Barbara Amiel came into a frenetic and established social life when she married Black, in July 1992. But there were homes to decorate, staff to hire, dinners to give — all things Amiel claims she was unequipped to handle. Only because of a lifelong interest in clothes was the upgrade to couture of interest. (And though she made the occasional mistake, she also made the occasional best-dressed list.)

In New York, Amiel’s female friends were known as the Group — a select few who dominated the social columns. Early on, the Group reminded her of a famous Duchess of Windsor bon mot: you can never be too rich or too thin. The women were like Truman Capote’s Swans, the name he gave to the most stylish and famous socialites of the 1960s, who appeared to glide effortlessly through life while concealing the constant and strenuous effort — those ungainly webbed feet moving as fast as they could. Amiel paddled quickly to catch up.

In August 2002, Vogue featured Amiel — stunning and age-defying, a sixty-one-year-old who had come to appreciate expensive  jewellery — in its annual Age Issue. On their own, the photographs of extraordinary entitlement could be criticized as attention seeking, but not much else. But they were coupled with a bold quote —“I have an extravagance that knows no bounds”— and caused an explosion of derision. Amiel meant the comment to be self-deprecating, but her intent wasn’t easily understood. And that’s ironic, considering she didn’t consume conspicuously enough for the Group (just too conspicuously for everyone else). The Group’s de facto leader, Jayne Wrightsman, an admired philanthropist and noted grande dame who spent far greater sums but didn’t advertise it, told Amiel, “Anna should have protected you more.” Of course, Anna Wintour wanted to sell magazines. And that lack of protection is something of a recurring theme of Friends and Enemies, perhaps coupled with an unwillingness to accept protection at the same time.

It’s probable the ensuing legal nightmare for Black would have happened regardless, but Amiel worries she helped ignite the firestorm of litigation and charges. Was it a folie à deux? Regardless, Amiel gave the mob a slogan — a “let them eat cake” gaffe — to sum up why the lord and lady should be pilloried. Like annoyed swans, the Group turned their backs on Amiel, especially when Black came under legal siege in the early 2000s (“A rockslide begins in silence,” she observes). While her put‑downs of fickle friends are reminiscent of Tom Wolfe’s The Bonfire of the Vanities, they are far more humorous — and they pale in comparison with the acerbic barbs she directs toward Black’s prosecutors, persecutors, and the legal profession in general.
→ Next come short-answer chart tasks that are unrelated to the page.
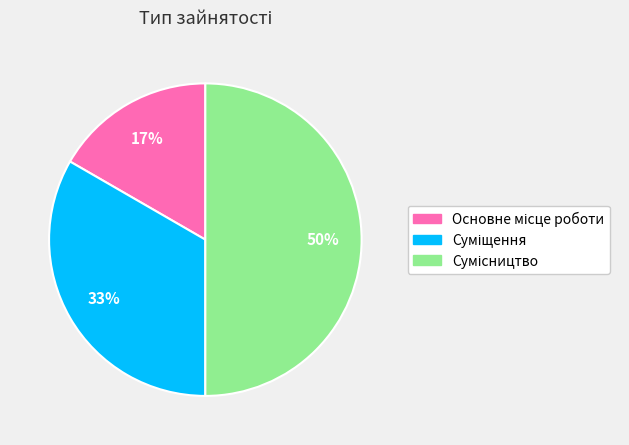

To the nearest percent, what is the difference between the largest and smallest slice percentages?

33%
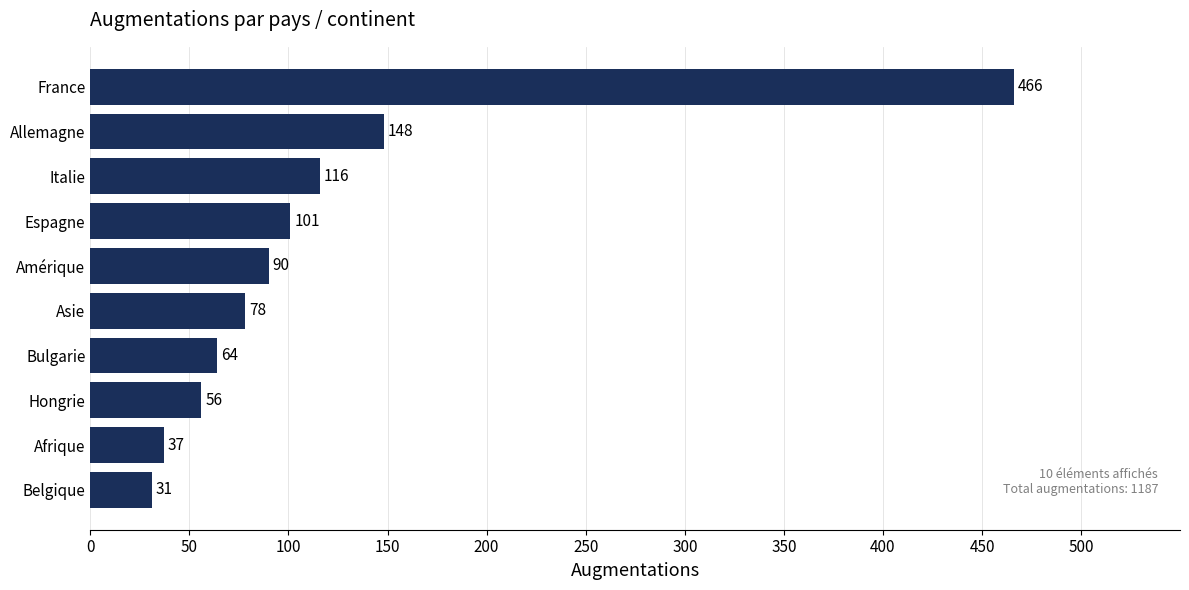

What is the difference between the maximum and second lowest values?

429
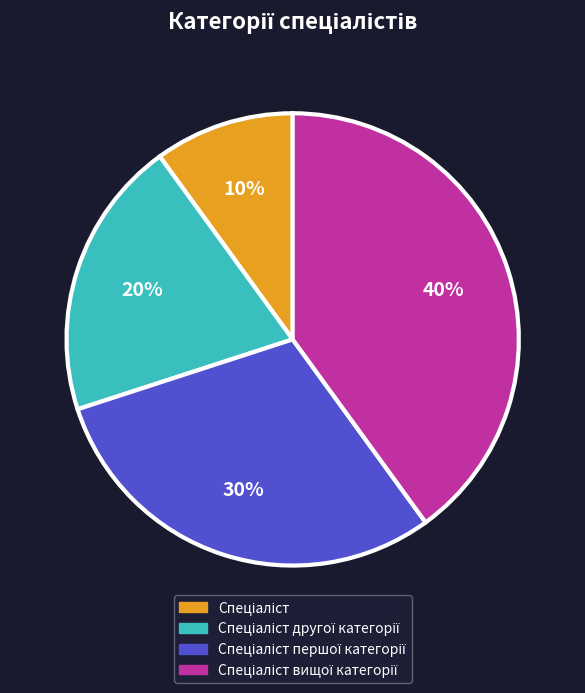

Does any single category account for the majority?

No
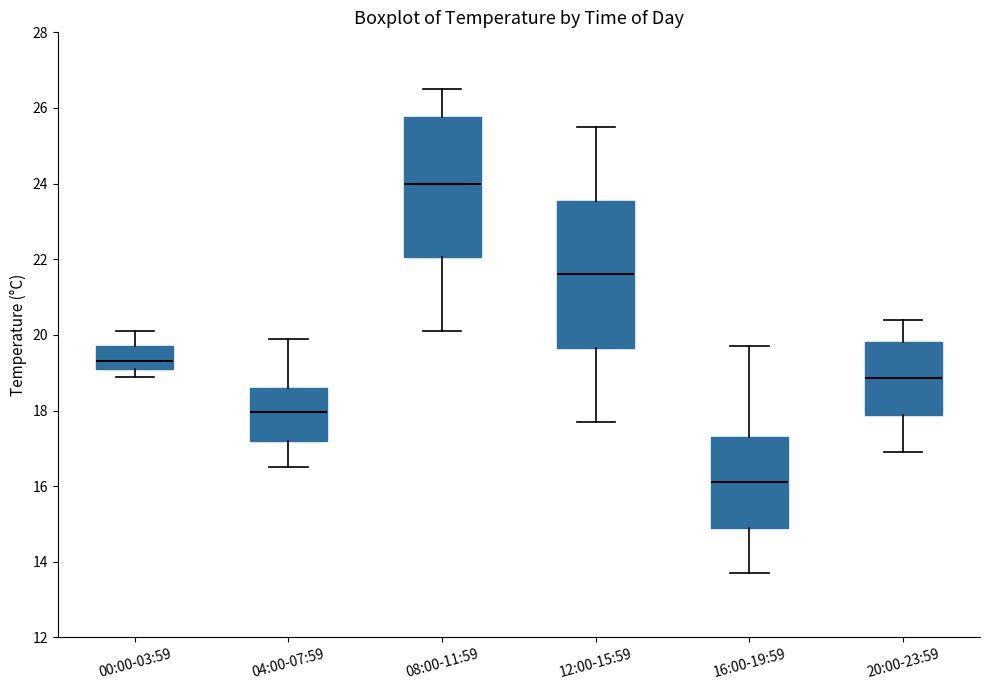

Which box has the lowest median line?

16:00-19:59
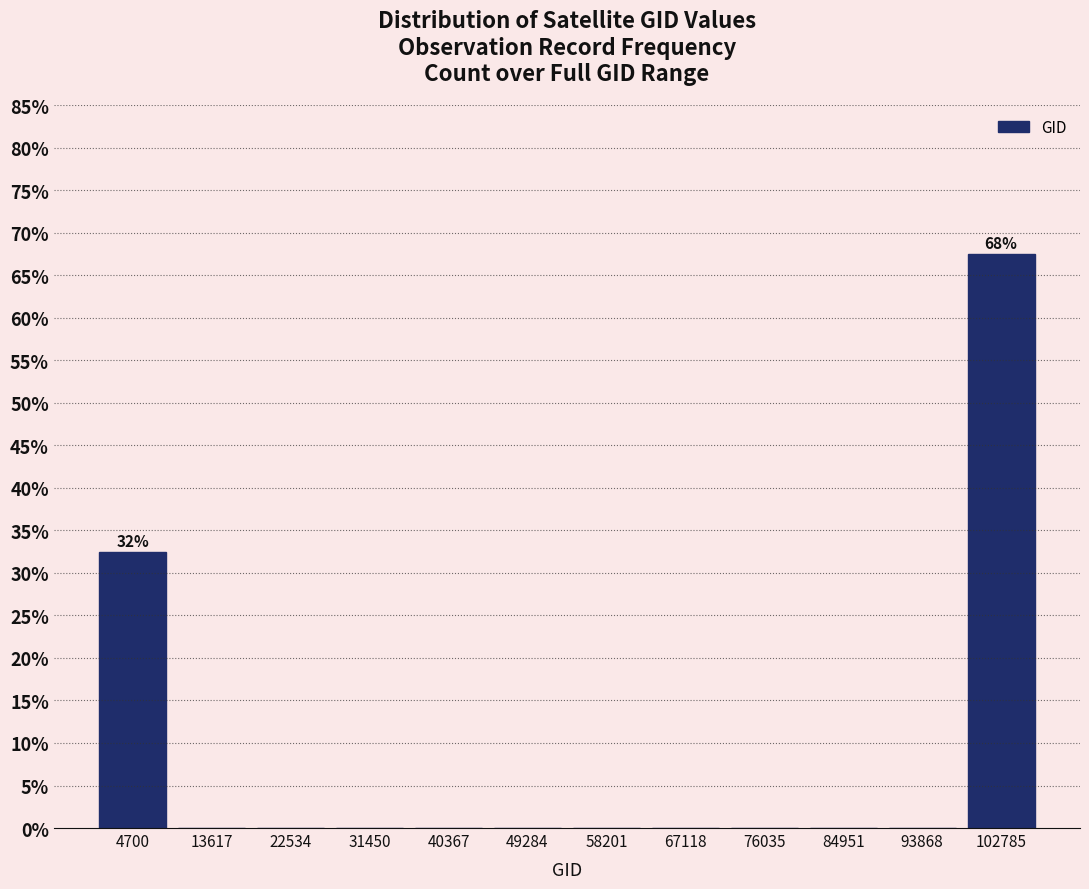

Which range on the x-axis has the tallest bar?

98000 to 107000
With Friends and Enemies, Barbara Amiel reprises many of her — as it’s often expressed — extreme right-wing views. Many of her past opinions would never see print in today’s cancel culture, and if they did, she’d be out of a job. So many have taken pleasure in castigating her (and her husband, for that matter). So many have found them guilty of a myriad of character flaws — pomposity, snobbery, wilful naïveté, arrogance. Yet the peanut gallery has looked the other way when equally imperfect characters espouse woke attitudes.

Amiel literally lists her friends and enemies at the end of the book. The list of friends is long (we should all be so lucky), while the roll call of enemies is surprisingly brief. Still, she aims her final remarks at them: “I’m going to try to enjoy the remaining time left to me. And bugger off to the whole damn lot of you. We’re still here. You lost.” It’s a taunt that seems relevant to many in her life, going way back.

When considering the merits of a memoir or autobiography, does one evaluate the writing or the life? And how can you judge a writer’s impression of her own life anyway? Despite the confessional nature of her book, it sometimes seems as if Amiel has only fleeting insight into what’s driven her more extreme behaviours: the attention-deprived childhood, the longing for an idolized but remote father. On one point, though, Barbara Amiel knows about herself what I knew right away in that restaurant forty years ago: this is a woman who lives in a different world. She’s also a woman who has survived a world that destroys most everyone else.

Kelvin Browne is writing a gay romance novel to pass his winter onshore in Nova Scotia.